Ketika kamu makan coklat, bagaimana caramu menikmatinya? Kalau saya, saya akan mengambil sedikit bagian/segigit, kemudian membiarkannya didalam mulut, membiarkannya meleleh habis. Baru kemudian mengambil gigitan yang lain. Bagi saya,  proses yang terjadi saat “ngemut coklat” adalah sensasi yang tiada duanya.

Mulai dari bongkahan coklat, pelan-pelan menjadi larut dan menyatu dengan ludah, coklat menjadi melumer,  dan pelan-pelan kita menyesap sari rasanya. MARVELOUS!

Bagaimana dengan coklat yang ada kacangnya atau campuran yang lain? Does it apply? YES! It will give you even better taste. Once coklatnya habis, yang tertinggal adalah kacangnya. VOILA! Ini lah poin plusnya. You may enjoy the kacang-aftermixwithchocolate- even more! Remember: chew it slowly.

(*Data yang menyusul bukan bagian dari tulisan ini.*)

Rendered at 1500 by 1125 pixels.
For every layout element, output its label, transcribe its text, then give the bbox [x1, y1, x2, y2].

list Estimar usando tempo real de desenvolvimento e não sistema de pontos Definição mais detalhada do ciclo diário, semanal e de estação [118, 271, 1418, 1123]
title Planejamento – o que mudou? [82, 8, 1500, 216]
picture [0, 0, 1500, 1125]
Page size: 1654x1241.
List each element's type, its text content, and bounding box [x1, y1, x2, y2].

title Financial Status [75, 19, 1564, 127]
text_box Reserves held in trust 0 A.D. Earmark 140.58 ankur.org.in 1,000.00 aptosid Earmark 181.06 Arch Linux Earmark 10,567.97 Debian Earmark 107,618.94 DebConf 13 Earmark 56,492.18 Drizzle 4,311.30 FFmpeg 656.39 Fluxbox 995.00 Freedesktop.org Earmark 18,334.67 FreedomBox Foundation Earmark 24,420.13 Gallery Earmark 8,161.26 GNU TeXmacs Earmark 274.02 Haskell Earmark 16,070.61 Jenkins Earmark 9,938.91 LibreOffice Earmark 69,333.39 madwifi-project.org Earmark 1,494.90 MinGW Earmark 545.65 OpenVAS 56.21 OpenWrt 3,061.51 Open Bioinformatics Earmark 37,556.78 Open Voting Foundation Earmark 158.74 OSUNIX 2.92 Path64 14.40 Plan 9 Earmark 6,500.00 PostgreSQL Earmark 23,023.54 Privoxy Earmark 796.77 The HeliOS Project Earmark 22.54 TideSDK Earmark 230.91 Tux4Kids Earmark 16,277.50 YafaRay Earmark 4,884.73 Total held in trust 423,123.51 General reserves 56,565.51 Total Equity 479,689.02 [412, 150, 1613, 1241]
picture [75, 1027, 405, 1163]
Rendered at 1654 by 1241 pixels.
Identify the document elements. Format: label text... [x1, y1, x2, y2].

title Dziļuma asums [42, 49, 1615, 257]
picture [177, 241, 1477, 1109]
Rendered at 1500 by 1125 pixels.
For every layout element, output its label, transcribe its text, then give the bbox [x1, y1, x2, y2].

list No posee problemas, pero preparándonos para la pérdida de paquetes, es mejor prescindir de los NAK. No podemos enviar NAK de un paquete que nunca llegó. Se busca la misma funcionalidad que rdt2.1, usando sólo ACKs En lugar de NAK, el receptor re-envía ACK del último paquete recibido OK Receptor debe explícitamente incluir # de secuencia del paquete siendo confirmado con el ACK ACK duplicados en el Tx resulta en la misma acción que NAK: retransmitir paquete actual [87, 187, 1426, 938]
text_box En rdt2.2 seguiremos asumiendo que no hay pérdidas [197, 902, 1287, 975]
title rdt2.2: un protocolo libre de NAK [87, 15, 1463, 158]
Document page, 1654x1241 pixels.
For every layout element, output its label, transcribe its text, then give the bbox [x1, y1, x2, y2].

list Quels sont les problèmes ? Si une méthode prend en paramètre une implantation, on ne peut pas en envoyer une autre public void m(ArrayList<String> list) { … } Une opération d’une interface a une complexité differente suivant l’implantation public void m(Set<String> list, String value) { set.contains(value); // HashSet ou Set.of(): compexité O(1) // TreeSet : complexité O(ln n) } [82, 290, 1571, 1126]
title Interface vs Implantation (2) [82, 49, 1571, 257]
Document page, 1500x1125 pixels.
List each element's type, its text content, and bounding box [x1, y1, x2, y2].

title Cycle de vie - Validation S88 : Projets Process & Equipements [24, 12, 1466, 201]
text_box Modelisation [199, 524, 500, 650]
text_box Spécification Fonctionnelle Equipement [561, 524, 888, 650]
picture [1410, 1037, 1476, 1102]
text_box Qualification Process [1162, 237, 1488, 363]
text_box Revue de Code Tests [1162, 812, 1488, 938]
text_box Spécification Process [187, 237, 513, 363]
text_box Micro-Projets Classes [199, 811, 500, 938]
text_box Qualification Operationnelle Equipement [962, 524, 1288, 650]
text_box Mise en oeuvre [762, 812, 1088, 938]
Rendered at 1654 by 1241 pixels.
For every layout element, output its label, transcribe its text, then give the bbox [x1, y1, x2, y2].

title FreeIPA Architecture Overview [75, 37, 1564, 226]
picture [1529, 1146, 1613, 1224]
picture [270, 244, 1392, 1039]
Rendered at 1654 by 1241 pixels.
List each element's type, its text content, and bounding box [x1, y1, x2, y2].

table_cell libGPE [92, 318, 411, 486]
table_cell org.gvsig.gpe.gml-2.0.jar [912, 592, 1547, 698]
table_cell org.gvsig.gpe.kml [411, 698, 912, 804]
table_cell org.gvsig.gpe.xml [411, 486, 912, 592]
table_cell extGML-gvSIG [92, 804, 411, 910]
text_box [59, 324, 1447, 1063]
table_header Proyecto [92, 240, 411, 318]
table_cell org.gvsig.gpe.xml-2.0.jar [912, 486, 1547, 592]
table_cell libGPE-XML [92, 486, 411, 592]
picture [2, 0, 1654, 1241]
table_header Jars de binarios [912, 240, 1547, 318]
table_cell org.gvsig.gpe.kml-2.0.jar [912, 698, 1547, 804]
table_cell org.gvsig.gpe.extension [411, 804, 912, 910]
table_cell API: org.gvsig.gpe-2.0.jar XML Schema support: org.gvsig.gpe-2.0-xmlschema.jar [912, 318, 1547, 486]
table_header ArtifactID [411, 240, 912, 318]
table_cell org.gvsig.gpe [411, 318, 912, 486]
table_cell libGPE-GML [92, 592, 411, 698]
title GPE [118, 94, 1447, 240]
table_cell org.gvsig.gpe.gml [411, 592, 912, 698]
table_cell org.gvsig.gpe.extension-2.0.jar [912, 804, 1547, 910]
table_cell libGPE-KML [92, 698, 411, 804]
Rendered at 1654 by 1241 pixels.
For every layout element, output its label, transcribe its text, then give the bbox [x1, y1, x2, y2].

Cara yang sama juga saya aplikasikan ketika menikmati dark chocolate. Have you ever tried 99% chocolate? Sebagian besar pasti berpendapat: PAHIT! Yes, it is PAHIT, indeed. But try to apply my way in eating chocholate, you will find if that behind the bitterness you will find rasa…. GURIH! SERIOUSLY! Kuncinya adalah you need to let the chocolate melts… Don’t even try to chew it.

Kenapa letting chocolate melts di mulut ini membuat coklat jadi lebih enak, dugaan saya adalah karena proses mengulum yang membutuhkan waktu sekian lama, membuat kita terbiasa dengan rasa pahit-nya, atau bahkan manisnya (jika kita makan coklat manis), sehingga at the end, coklat itu sudah menyatu dengan kondisi rasa terbaik untuk kita. Saya bayangkan hal yang sama pada kehidupan.. Apa iya ya, sesuatu yang tidak enak, jika kita terima, sesap, dan resapi… lama-lama terasa enak saja tuh. (Ahahahaha, ini sih hipotesa saja, kok). 

Oke, jadi apa sih yang bisa dipelajari dari cara menikmati coklat dengan menyesap? Saya pikir,THIS IS ABOUT.. THAT WE HAVE TO (ALWAYS) ENJOY THE JOURNEY. Kalau kata teman saya, ambil keputusan, setia padanya, nikmati setiap hal yang muncul, bahkan kepedihan dan kebimbangan sekalipun,………..

(DUH, kenapa jadi dalam gini sih )

/katagita

*this artice is dedicated to someone i adore so much.